Date of Award
Master of Science (MS)
The properties of spiking activity such as the spike shape are crucial for normal and homeostatic functioning of a neuron. For example, the spike width determines the calcium influx and correspondingly the intracellular calcium concentration ([Ca2+]i), which plays key roles in variety of cellular processes from basic neurotransmitter release to gene transcription. Dantrolene, a specific inhibitor of ryanodine channel-mediated calcium release from intracellular calcium stores, inhibits two main ionic currents in B5 neurons of mollusk Helisoma trivolvis, persistent sodium current and hyperpolarization-activated current (h-current). We developed a model of the neuronal activity of B5 neuron and investigated how the parameters of persistent sodium current (INaP) and h-current (IH) affect the spike shape.
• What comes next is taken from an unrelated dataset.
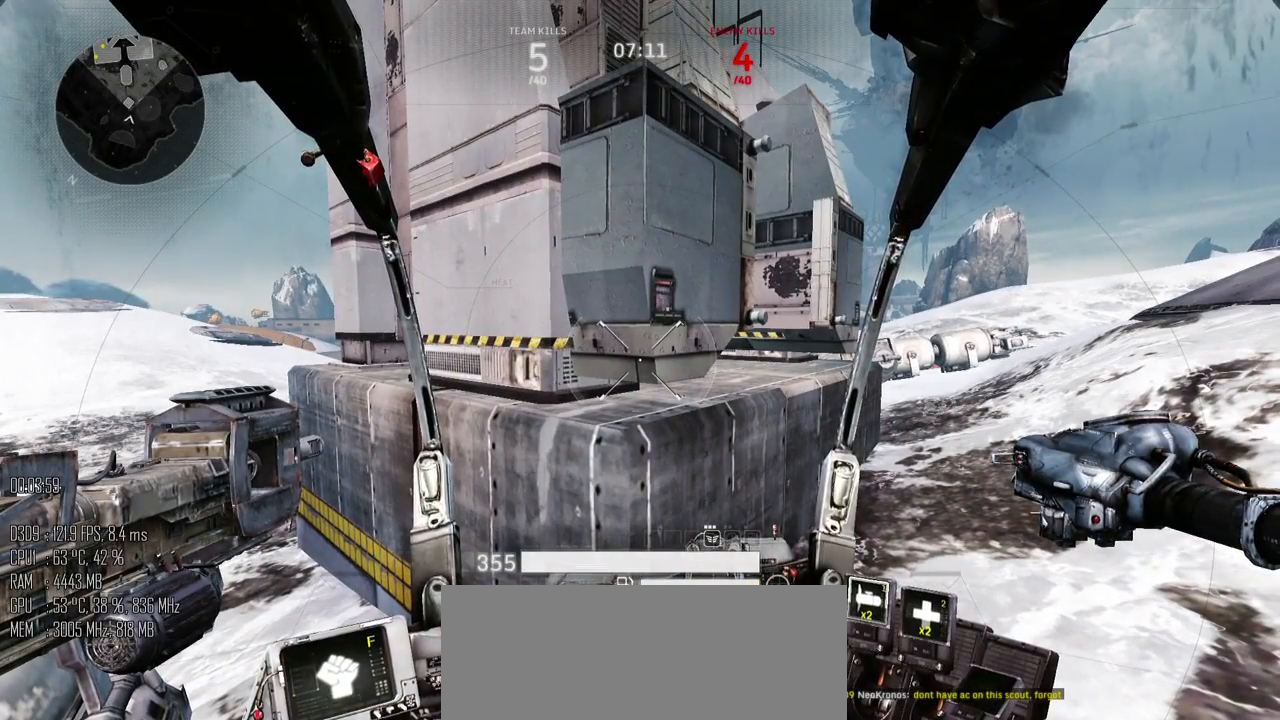
{"keys": [], "mouse": [], "events": []}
In the model of B5 neuron, either removal of IHby shifting its voltage of half-activation to more hyperpolarized values or removal of INaP by reducing its maximal conductance decreases the spike width and shifts the minimum after-hyperpolarization potential (mAHP) towards more negative values. We showed in the model that the spike width linearly correlated with calcium influx into the cell. In this model, the spike width is controlled by the inactivation variables of fast sodium, persistent sodium, and calcium currents at the spike threshold. The activation of the h-current governs membrane potential during the inter-spike interval (ISI) and determines the values of these inactivation variables. At mAHP of spike, the activation of the h-current was the only variable that substantially affected the spike width and mAHP. In conclusion, removal of the h-current or the persistent sodium current reproduced the dantrolene effects on spike shape and reduced the calcium influx through membrane calcium channels. The inactivation variables of inward currents, modulated by activation of the h-current, describe the mechanism governing the spike width.
Ghabel, Hasti, "Control of Spiking Activity by Persistent Sodium and Hyperpolarization-activated Currents." Thesis, Georgia State University, 2015.